Why Everyone Should Own A Record Player

I just purchased my very first record player a little over two weeks ago. A sleek, modern Audio Technica model that just happened to fit on a shelving unit that was laying around. It’s awesome! I hope nothing breaks on it as I have no clue how to fix anything, but hey, that’s what YouTube’s for!

Everyone should buy a record player for sale for this very reason: Your appreciation for music as a WHOLE comes together in a much more logical and tangible way. I grew up in the cd era coming right out of the tape era and even back then, buying a cd for $9.99 was the equivalent of buying a car to me. Every new album was a whole new experience. Say No More by House of Heroes was the first album I bought that I feel really opened my eyes to the now familiar world of alternative rock. Tim’s vocals on it really inspired me to start singing and, though they were far from perfect, they left me wanting more. More came in the form of Cities by Anberlin. Undeniably their best album, Anberlin made me realize I wanted to play this type of heavy, rock-based, soaring vocal kind of music for the rest of my life. But it wasn’t just a song or two from that album that opened my eyes, it was the experience I had while listening to it. Their first track on it is simply titled “Intro” and it sounds like something you would hear right before the band takes the stage at a rock festival. Epic, grand, soaring guitar tones and a rhythmic pattern lead the listener to the second track “Godspeed” which breaks the mold the first song was cast in by hitting the listener with an intense guitar driven intro followed by a chorus of melodies over the course of the 3 or so minutes of intensity.
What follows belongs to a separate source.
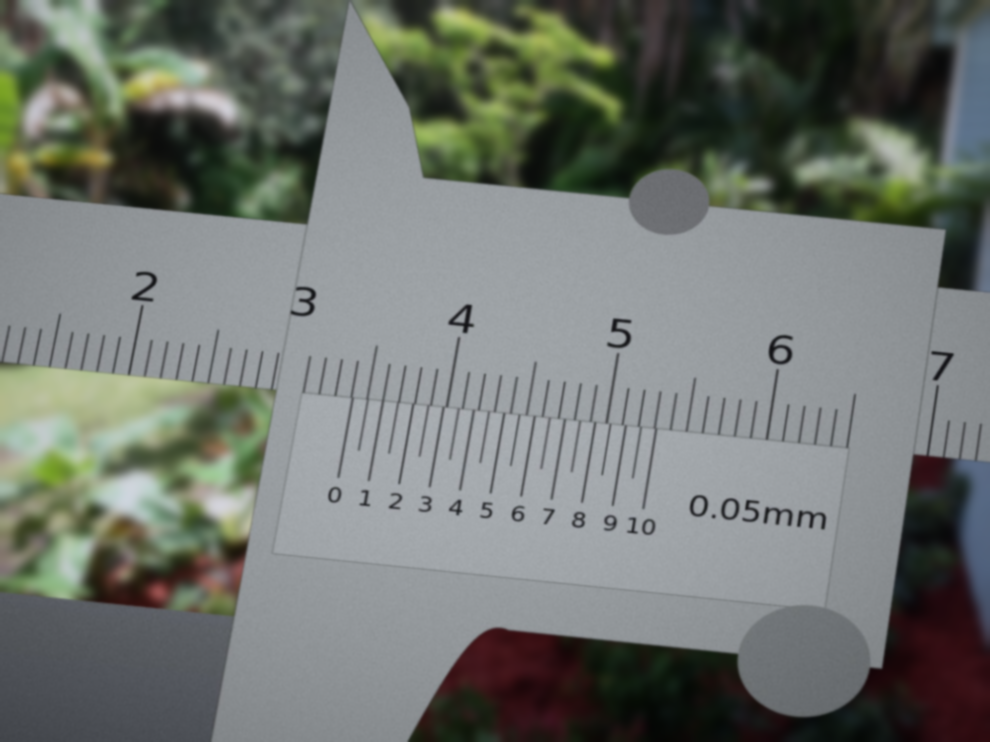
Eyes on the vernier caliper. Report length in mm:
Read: 34.1 mm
That’s how the whole album is, really. A flow of songs that work together in an order carefully thought out by the artist. It’s one of the more recent examples of an album that actually makes you WANT to listen to the whole album. Though their songs were different in songwriting structure, their feel carried through in every second of that album. It’s a hard thing to do. Comprise an album in a world full of singles. We live and die by the single. Singles were originally marketed to PROMOTE an album. To get the market hyped for what was coming the next month. Now, they feel like the selling point. Write a good single or two or have somebody else write one for you and sell that as the thing you’re band is most proud of- not the actual album that the single is on. Anyone remember any songs from fun.’s multiplatinum album besides “We are Young” and “Some Nights”? If you’re lucky you’ll get someone who knows the title “Carry On” as well, but good luck finding someone else who has knowledge about anything else on that album. Not all people are like that and, if you aren’t, be my best friend. But we are being raised in a musical culture that belittles albums as a whole for the sake of the quick-selling single.
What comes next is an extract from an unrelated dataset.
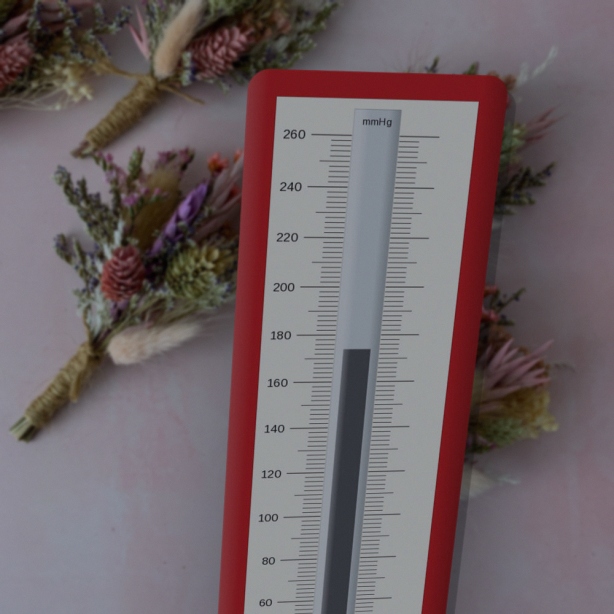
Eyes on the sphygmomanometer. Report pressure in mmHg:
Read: 174 mmHg
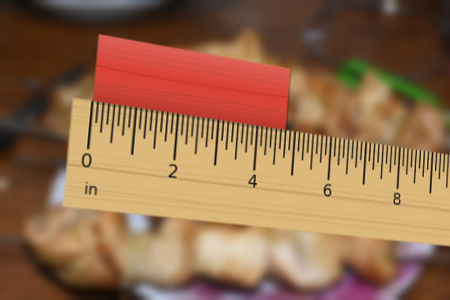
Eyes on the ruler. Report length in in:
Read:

But back to records. Here’s the beauty of these magical things. Obviously there’s the superior audio quality. Invest in some decent speakers and hear your music come alive. But more importantly, records FORCE YOU to listen to an album because it’s an album. It has an ‘A’ and a ‘B’ side. You have to physically turn it over to hear the other half of the album. It is also a pain in the butt to play a song manually. You just don’t really “play a song” when you listen to records. Not as easily as your iPhone makes it anyways. You have to find the big groove in a bunch of lil grooves and pop that needle in there like you’re sewing with your grandma.

What’s the result? You end up listening to a record for the sake of the record. You don’t want to hear only a song because that’s not the point of it. But why? What’s the big deal about getting an “album experience”? Here’s the big deal. I purchased Jeff Buckley’s Grace album on vinyl when I bought my player. Now, I only knew by heart his cover of “Hallelujah” but I didn’t really have too much exposure to his originals besides “Lilac Wine.” I dropped the needle and was just overwhelmed with what I heard. Buckley was an artist who used haunting chords and vocals to create this beautiful, atmospheric sound that was alternative rock in its infant form. He reminded me of a softer Kurt Cobain. Just raw emotion in every song he wrote. Ever haunting, ever melodic. But this isn’t a review. It’s my point. After hearing this record and THEN listening once again to “Hallelujah” I had so much more respect for his cover. You hear it and you HEAR Buckley. You HEAR his creativity and musical style seep through into the song. You hear “Mojo Pin” in the intro notes. You understand why he uses those weird modes in the beginning that give that song that dark feel until he opens it up with the major chord during the verse. It’s his style. It’s Buckley being Buckley. It’s a good song on its own, but once you hear the record as a whole it makes a whole lot more sense.